AVAILABLE DATA section start
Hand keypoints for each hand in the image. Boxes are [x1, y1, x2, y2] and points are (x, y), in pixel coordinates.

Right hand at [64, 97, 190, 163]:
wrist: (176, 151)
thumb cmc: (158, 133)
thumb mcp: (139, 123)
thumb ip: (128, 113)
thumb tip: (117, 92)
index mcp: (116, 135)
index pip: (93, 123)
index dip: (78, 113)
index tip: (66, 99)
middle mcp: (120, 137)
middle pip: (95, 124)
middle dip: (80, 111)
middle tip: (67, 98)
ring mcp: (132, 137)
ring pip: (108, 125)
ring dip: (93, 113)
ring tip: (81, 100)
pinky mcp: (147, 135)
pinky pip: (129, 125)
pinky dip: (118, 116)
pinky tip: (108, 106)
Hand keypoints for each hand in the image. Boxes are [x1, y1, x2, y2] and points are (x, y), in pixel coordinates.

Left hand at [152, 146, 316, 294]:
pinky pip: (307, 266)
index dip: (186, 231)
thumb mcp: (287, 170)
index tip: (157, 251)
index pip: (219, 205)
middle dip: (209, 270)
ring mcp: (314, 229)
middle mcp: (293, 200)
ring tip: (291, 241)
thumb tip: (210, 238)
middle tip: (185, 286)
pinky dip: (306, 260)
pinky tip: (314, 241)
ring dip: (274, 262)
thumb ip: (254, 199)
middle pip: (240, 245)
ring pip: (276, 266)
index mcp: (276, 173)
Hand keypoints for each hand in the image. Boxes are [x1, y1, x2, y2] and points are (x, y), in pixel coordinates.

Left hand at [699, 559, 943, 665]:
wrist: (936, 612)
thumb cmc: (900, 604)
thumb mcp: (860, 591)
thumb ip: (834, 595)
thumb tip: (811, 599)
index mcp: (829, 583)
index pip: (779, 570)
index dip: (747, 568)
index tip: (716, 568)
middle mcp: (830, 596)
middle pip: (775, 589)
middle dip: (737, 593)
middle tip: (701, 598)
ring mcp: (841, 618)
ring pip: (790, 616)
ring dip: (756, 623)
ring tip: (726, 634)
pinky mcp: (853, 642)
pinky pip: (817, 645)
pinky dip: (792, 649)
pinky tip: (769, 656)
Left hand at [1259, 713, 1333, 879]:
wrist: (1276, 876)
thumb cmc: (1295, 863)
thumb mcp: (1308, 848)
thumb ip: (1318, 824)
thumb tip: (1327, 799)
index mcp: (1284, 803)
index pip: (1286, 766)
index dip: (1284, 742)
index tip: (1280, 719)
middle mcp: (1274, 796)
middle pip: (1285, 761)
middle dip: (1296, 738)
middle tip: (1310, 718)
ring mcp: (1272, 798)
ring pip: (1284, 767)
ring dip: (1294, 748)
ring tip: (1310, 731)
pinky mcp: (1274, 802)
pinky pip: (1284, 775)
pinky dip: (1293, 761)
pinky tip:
AVAILABLE DATA section end
# PROBLEM DESCRIPTION:
Transcribe every entry exactly, omitting nothing.

# TASK SOLUTION:
Hand keypoints for each hand in the image. Boxes are [x1, y1, x2, y2] and points are (x, y), in pixel coordinates.

Right hand at [64, 97, 190, 163]:
wrist: (176, 151)
thumb cmc: (158, 133)
thumb mcp: (139, 123)
thumb ip: (128, 113)
thumb tip: (117, 92)
index mcp: (116, 135)
index pip: (93, 123)
index dip: (78, 113)
index tip: (66, 99)
middle mcp: (120, 137)
middle pip: (95, 124)
middle dip: (80, 111)
middle tip: (67, 98)
ring mcp: (132, 137)
ring pip: (108, 125)
ring dip: (93, 113)
ring tip: (81, 100)
pinky mcp: (147, 135)
pinky pip: (129, 125)
pinky dip: (118, 116)
pinky tip: (108, 106)
Hand keypoints for each hand in the image. Boxes are [x1, y1, x2, y2] and points are (x, y), in pixel coordinates.

Left hand at [152, 146, 316, 294]:
pinky pip: (307, 266)
index dip: (186, 231)
thumb mcp: (287, 170)
index tip: (157, 251)
index pip: (219, 205)
middle dip: (209, 270)
ring mcp: (314, 229)
middle mcp: (293, 200)
ring tip: (291, 241)
thumb tip: (210, 238)
middle tip: (185, 286)
pinky dip: (306, 260)
pinky tip: (314, 241)
ring dip: (274, 262)
thumb ip: (254, 199)
middle pip: (240, 245)
ring pip: (276, 266)
index mcp: (276, 173)
Hand keypoints for each hand in the image. Boxes are [x1, y1, x2, y2] and points are (x, y), in pixel coordinates.

Left hand at [699, 559, 943, 665]:
wrist: (936, 612)
thumb cmc: (900, 604)
thumb mcp: (860, 591)
thumb ip: (834, 595)
thumb tip: (811, 599)
index mcp: (829, 583)
index pip: (779, 570)
index dip: (747, 568)
index tip: (716, 568)
middle mcp: (830, 596)
middle pip: (775, 589)
middle dip: (737, 593)
middle tip: (701, 598)
ring mcp: (841, 618)
ring pip: (790, 616)
ring dip: (756, 623)
ring tip: (726, 634)
pinky mcp: (853, 642)
pinky pip: (817, 645)
pinky dip: (792, 649)
pinky tip: (769, 656)
Left hand at [1259, 713, 1333, 879]:
wrist: (1276, 876)
thumb cmc: (1295, 863)
thumb mcp: (1308, 848)
thumb ip: (1318, 824)
thumb tip: (1327, 799)
index mcp: (1284, 803)
index pip: (1286, 766)
index dip: (1284, 742)
index tip: (1280, 719)
middle mcp: (1274, 796)
middle pip: (1285, 761)
middle dip: (1296, 738)
middle tip: (1310, 718)
ring mcp: (1272, 798)
ring pip: (1284, 767)
ring dip: (1294, 748)
ring tip: (1310, 731)
pinky mcp: (1274, 802)
pinky pip: (1284, 775)
pinky dip: (1293, 761)
pinky tip:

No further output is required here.